次に、控訴人の毎月の賃金請求について案ずるに、成立に争いのない乙第五号証の二および弁論の全趣旨によると、本件解雇当時の控訴人三〇日分の平均賃金は金一三、二三六円であることを認めることができるから、控訴人は、本件解雇当時少くとも一カ月平均金一三、二三六円の賃金を得ていたものというべきである。そして、原審証人島本安三郎の証言によると、被控訴会社における毎月の賃金支払日は翌月一〇日(ただし、同日が休日に当たるときは翌日)であることを認めることができるから、被控訴会社は、控訴人に対し昭和三六年二月分以降の賃金として昭和三六年三月以降復職に至るまで毎月一〇日(当日が休日に当るときは、その翌日)限り賃金として金一三、二三六円を支払うべき義務がある。そして、当審における口頭弁論の終結日は、昭和三九年九月一日であるから、被控訴会社は、控訴人に対し、既に弁済期の到来した昭和三六年二月分以降昭和三九年七月分までの賃金として毎月金一三、二三六円の割合による合計金五五五、九一二円および昭和三九年八月分以降の賃金として同年九月以降復職に至るまで毎月一〇日(当日が休日に当るときは翌日)限り金一三、二三六円を支払うべき義務がある。

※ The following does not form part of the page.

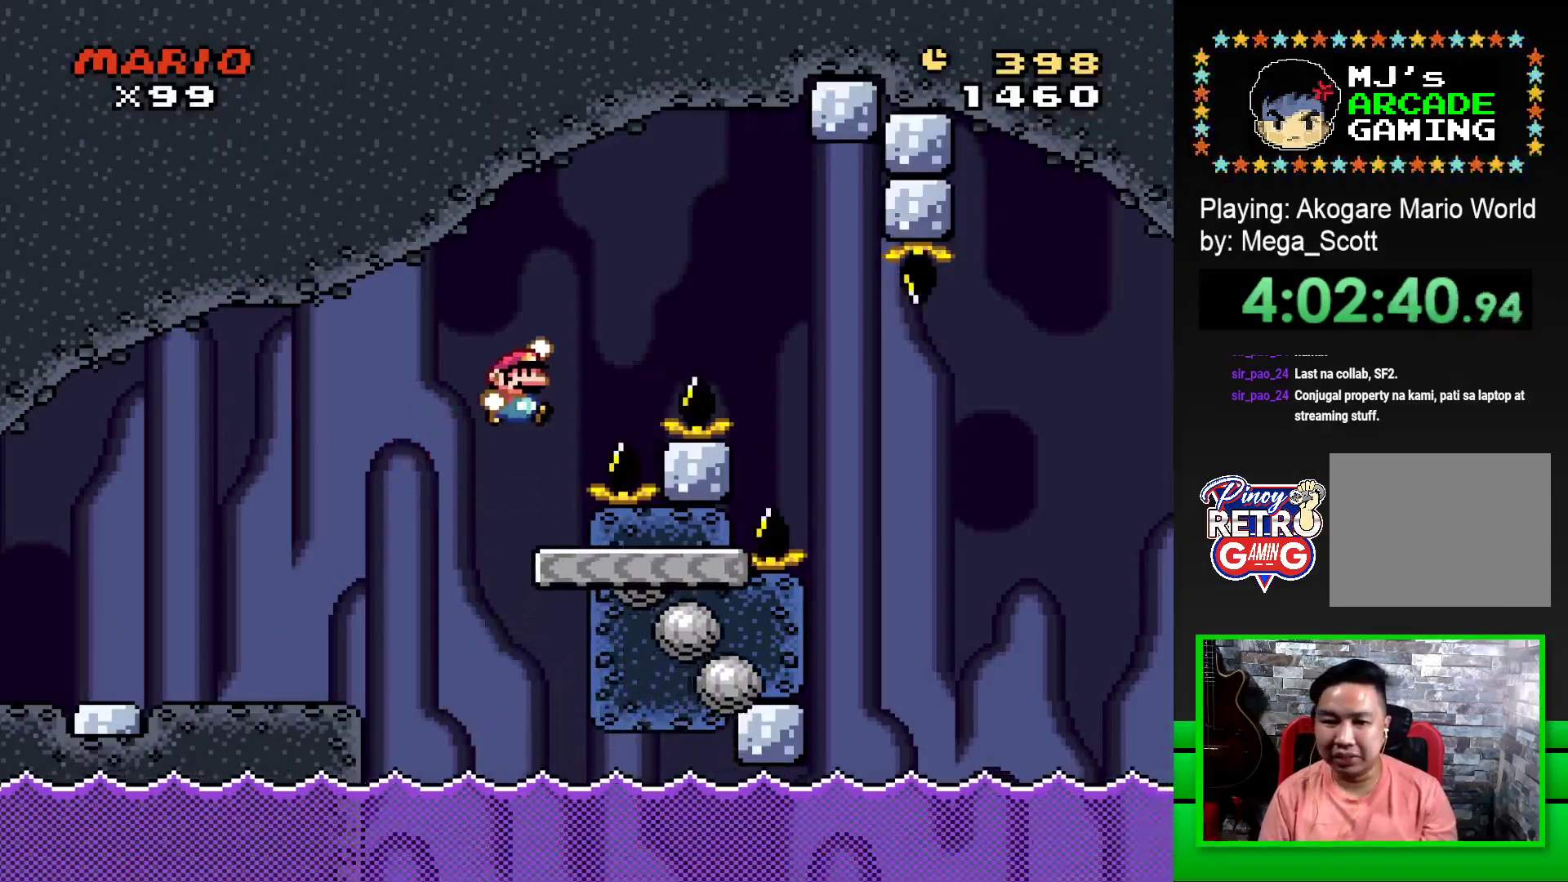
{"buttons": ["CROSS", "SQUARE", "DPAD_RIGHT"], "events": []}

八、叙上により、控訴人の本訴請求は、右の限度で正当であるから、これを認容するが、その余の部分は失当であるから、これを棄却する。
九、よつて、控訴人の本件控訴は、一部理由があり、右と異なる原判決中控訴人に関する部分は、右の限度においてこれを変更すべきものとし、民事訴訟法第三八六条、第三八四条、第九六条、第八九条、第九二条を適用して、主文のとおり判決する。